Le passage du cyclone Gezani à Madagascar, plus précisément à l’Est de la Grande Île, le 10 février 2026, a causé d’importants dégâts. Le port de Toamasina a été durement touché, entraînant des dégâts matériels et des dommages aux infrastructures. Selon les autorités locales, plus de 270 000 personnes ont été touchées, 16 000 déplacées et au moins 40 décès ont été enregistrés.
![]() |
| Image prise sur internet |
Mobilisation interne
Face à cette situation, plusieurs acteurs — influenceurs, artistes, ONG,
particuliers, etc. — se sont mobilisés pour venir en aide aux sinistrés. Selon
le bilan provisoire du Bureau National de Gestion des Risques et des
Catastrophes (BNGRC), plus de 40 000 cases ont été endommagées dans tout le
pays, dont plus de 48 000 dans la région Atsinanana. Le BNGRC rapporte
également plus de 500 salles de classe décoiffées, dont 477 recensées à
Toamasina.
![]() |
| Image prise sur internet |
Plusieurs initiatives ont été mises en place afin de restaurer la ville.
Des cagnottes ont été lancées et des appels aux dons sont organisés partout
dans la Grande Île. L’influenceuse Vanessa Manonga a notamment réussi à réunir
une cagnotte de plus de 9 000 euros pour les sinistrés de l’Est de Madagascar.

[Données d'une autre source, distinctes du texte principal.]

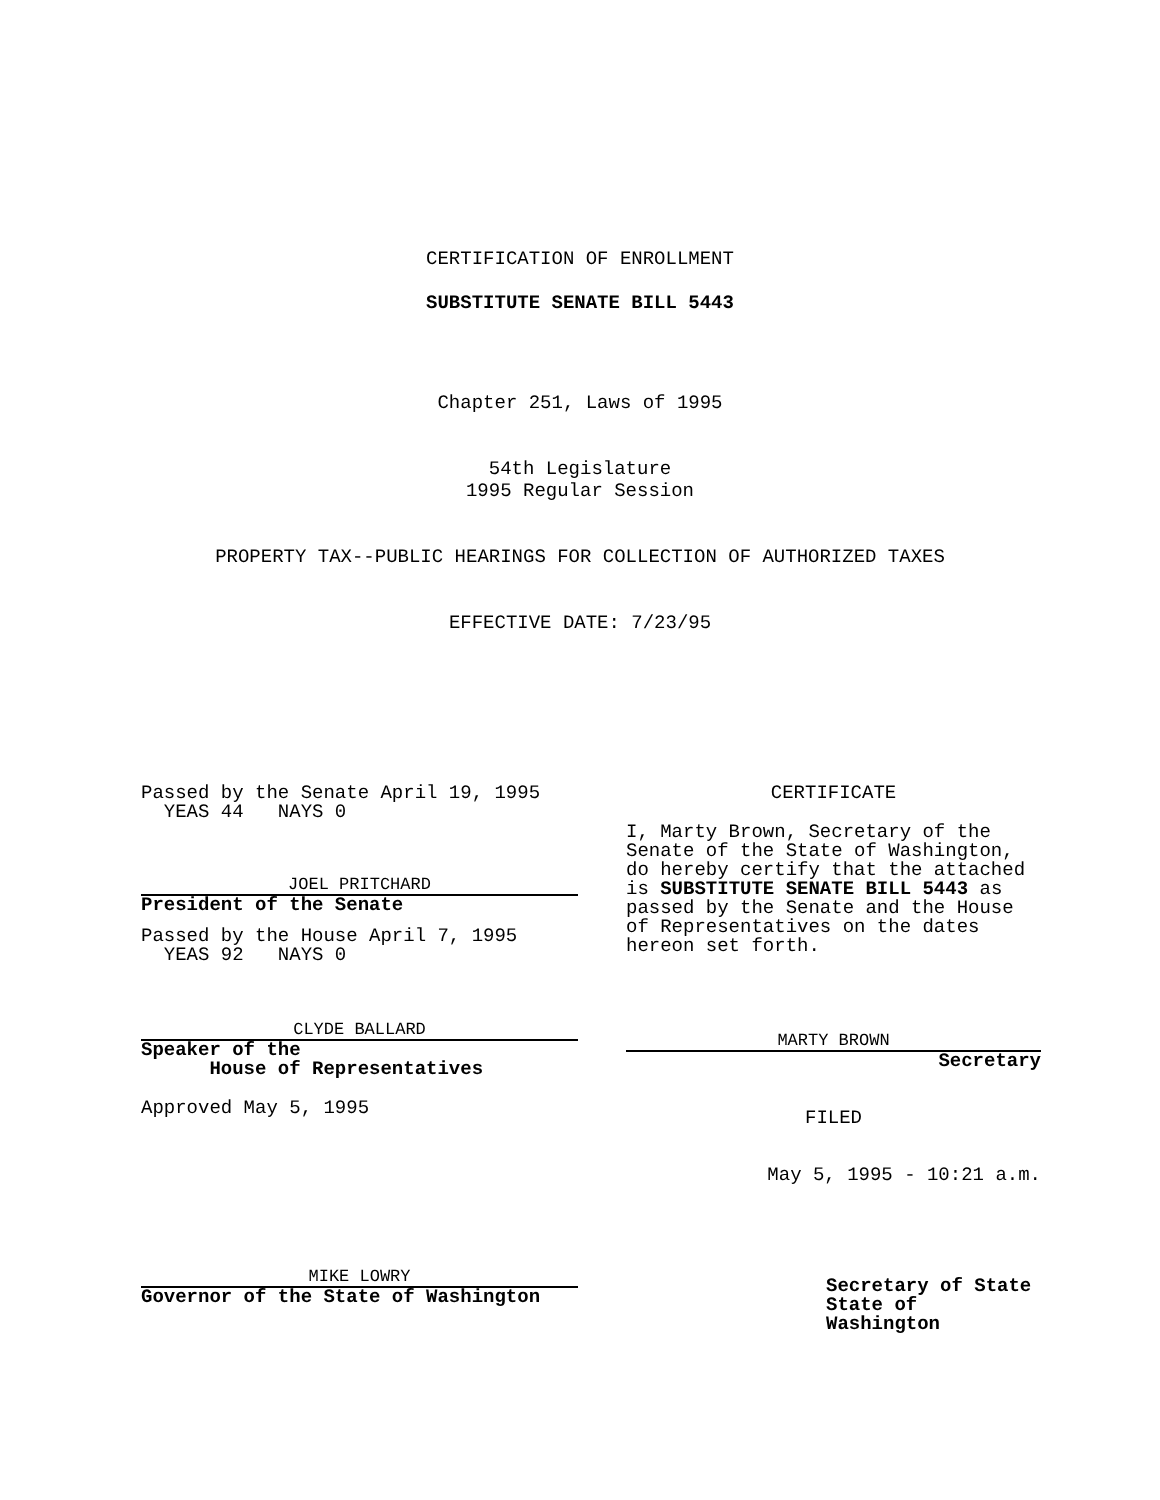CERTIFICATION OF ENROLLMENT
SUBSTITUTE SENATE BILL 5443
Chapter 251, Laws of 1995
54th Legislature
1995 Regular Session
PROPERTY TAX--PUBLIC HEARINGS FOR COLLECTION OF AUTHORIZED TAXES
EFFECTIVE DATE: 7/23/95
Passed by the Senate April 19, 1995
YEAS 44 NAYS 0
JOEL PRITCHARD
President of the Senate
Passed by the House April 7, 1995
YEAS 92 NAYS 0
CLYDE BALLARD
Speaker of the
House of Representatives
Approved May 5, 1995
MIKE LOWRY
Governor of the State of Washington
CERTIFICATE
I, Marty Brown, Secretary of the Senate of the State of Washington, do hereby certify that the attached is SUBSTITUTE SENATE BILL 5443 as passed by the Senate and the House of Representatives on the dates hereon set forth.
MARTY BROWN
Secretary
FILED
May 5, 1995 - 10:21 a.m.
Secretary of State
State of Washington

D’autres influenceurs et artistes se sont également mobilisés sur le
terrain pour distribuer des dons, notamment Aaron en Parle ainsi que le couple Shyn
et Denise, originaires de Toamasina. Les appels aux dons, qu’ils soient en
nature ou financiers, sont toujours en cours.
Par ailleurs, le gouvernement français a envoyé 42 pompiers dans le cadre
du Mécanisme de protection civile de l’Union européenne afin de participer aux
opérations d’assainissement et à la distribution d’eau potable à Toamasina, en
coordination avec le BNGRC.
Des bénévoles de la GenZ Ankatso se sont également rendus sur le terrain
afin de contribuer à la distribution des dons et à la réhabilitation de la
ville de Toamasina.
Capacité d’intervention faible pour le Programme alimentaire mondial (PAM)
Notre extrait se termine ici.